Continuando il racconto e non potendo più evitare i pronomi e la declinazione di genere, Genly sente il bisogno di giustificare la sua scelta, ponendo il lettore per la prima volta davanti al problema dell’identificazione di genere dei getheniani, e lo fa sottolineandone la costrizione (I must say) e seminando così, inconsapevolmente, un dubbio di inadeguatezza.

89

Anche Ong Tot Oppong ci presenta l’uso del pronome maschile come una costrizione dettata da semplificatorie, ma a suo parere fondate, regole grammaticali:

Yet you cannot think of a Gethenian as ‘it’. They are not neuters. They are potentials, or integrals. Lacking the Karhidish ‘human pronoun’ used for persons in somer, I must say ‘he’, for the same reasons as we used the masculine pronoun in referring to a transcendent god: it is less defined, less specific, than the neuter or the feminine. (p. 85)

Ma subito dopo, senza forse rendersene conto, si contraddice, aggiungendo: But the very use of the pronoun in my thoughts leads me continually to forget that the Karhider I am with is not a man, but a manwoman. (p. 85)

La contraddizione rivela gli impliciti nascosti nella sua giustificazione: se i pronomi che usa influenzano la sua percezione maschile dei getheniani, si insinua il dubbio che l’uso del maschile sia molto meno neutro e molto più specifico di quanto Oppong (e la stessa Le Guin, come vedremo ora) vorrebbe sostenere. In questo il testo dice molto di più di ciò che la sua autrice voleva fargli dire: nella prima versione (1976) di Is Gender Necessary?, Le Guin risponde alle critiche con le stesse motivazioni della sua personaggia, sostenendo la sua scelta come obbligata e in qualche modo irrilevante.
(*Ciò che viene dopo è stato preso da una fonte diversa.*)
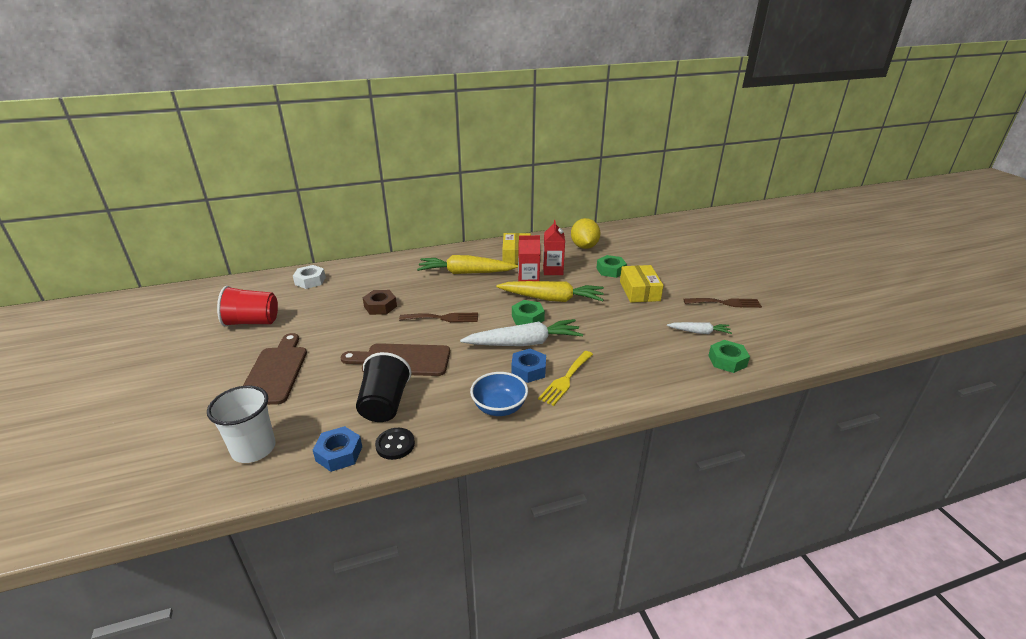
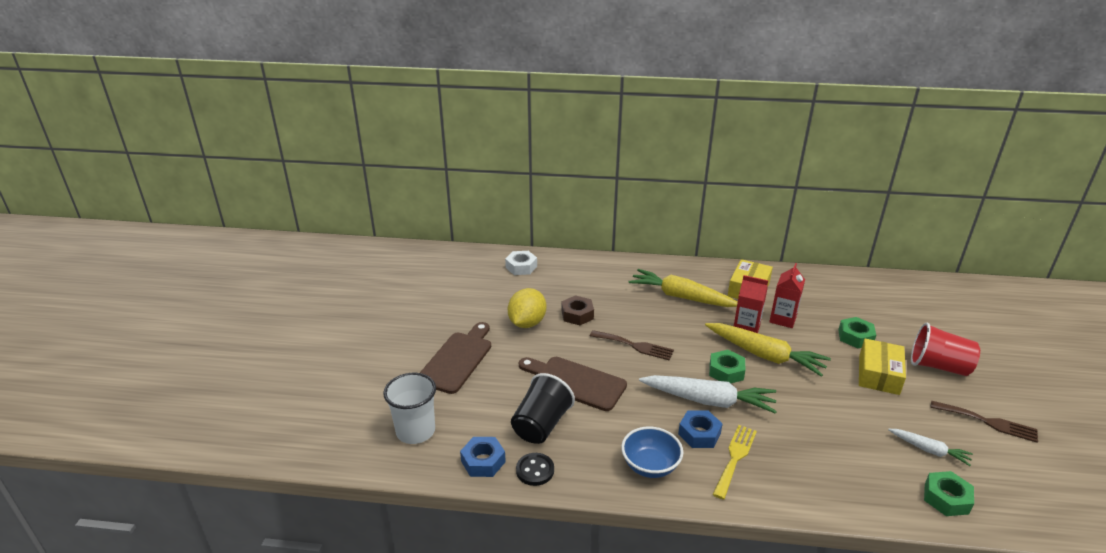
camera: 25 degrees right, 0 degrees up
(252, 322) = (455, 300): red cup -> red cup (938, 366)
(565, 379) = (735, 458): yellow fork -> yellow fork turned 150 degrees clockwise
(584, 246) = (837, 296): yellow lemon -> yellow lemon (527, 323)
“He” is the generic pronoun, damn it, in English. (I envy the Japanese, who, I am told, have a he/she pronoun.) But I do not consider this really very important. The pronouns wouldn’t matter at all if I had been cleverer at

showing the “female” component of the Gethenian character in action. (Le

Guin, 1993, pp. 169-170)

Nella versione Redux (1987) dello stesso saggio, l’autrice farà ancora eco alla sua Investigatrice, commentando in nota alla citazione precedente: «If I had realized how the pronouns I used shaped, directed, controlled my own thinking, I might have been ‘cleverer’» (Le Guin, The Language of the Night: essays on Fantasy and Science Fiction, 1993, p. 170). Nell’introduzione all’edizione del 1989 della raccolta di saggi in cui si trovano le due versioni di Is Gender Necessary?, Le Guin non esita più nel posizionarsi in contrapposizione alla pervasività di un discorso patriarcale che fa coincidere maschile e neutro:

90

The principal revision involves the so-called “generic pronoun” he. It has been changed, following context, euphony or whim, to they, she, one, I, you or

we. This is, of course, a political change (just as the substitution of he for they

as the “correct” written form of the singular generic pronoun – see the OED – was a political act). Having resistingly, reluctantly, but finally admitted that

he means he, no more, no less, I can’t let it stand in these essays, because it

misleads. When I wrote in the early seventies about “the artist who works from the center of his own being”, I did not intend to refer to male artists only, still less to imply that artists are, or should be, male; but that is what the words say and imply. The existence of women artists is not (in the grammarians’ cute phrase) “embraced” by the male pronoun; it is (in the non-cute Argentinean usage) “disappeared” by it. I was in fact disappearing myself in my own writing – just like a woman. Well, no more of that. (Le Guin, The Language of the Night: essays on Fantasy and Science Fiction, 1993, p. 2)

Quella dei pronomi è solo una delle prove di quanto le implicazioni della categorizzazione di genere siano tanto importanti quanto occultate. Anche le altre scelte narrative effettuate da Le Guin, che le sono state ricriminate al pari della scelta del maschile neutro come punti deboli del romanzo, possono rivelarsi invece preziose se analizzate come elementi rivelatori del repertorio con cui il mondo narrativo inevitabilmente dialoga. Come le convinzioni di Genly vengono messe alla prova nell’incontro con l’alieno, anche il lettore fa esperienza dell’inadeguatezza delle sue conoscenze pregresse, che possono così essere ristrutturate, aprendo a un’attenzione più profonda sulle categorie sessuali.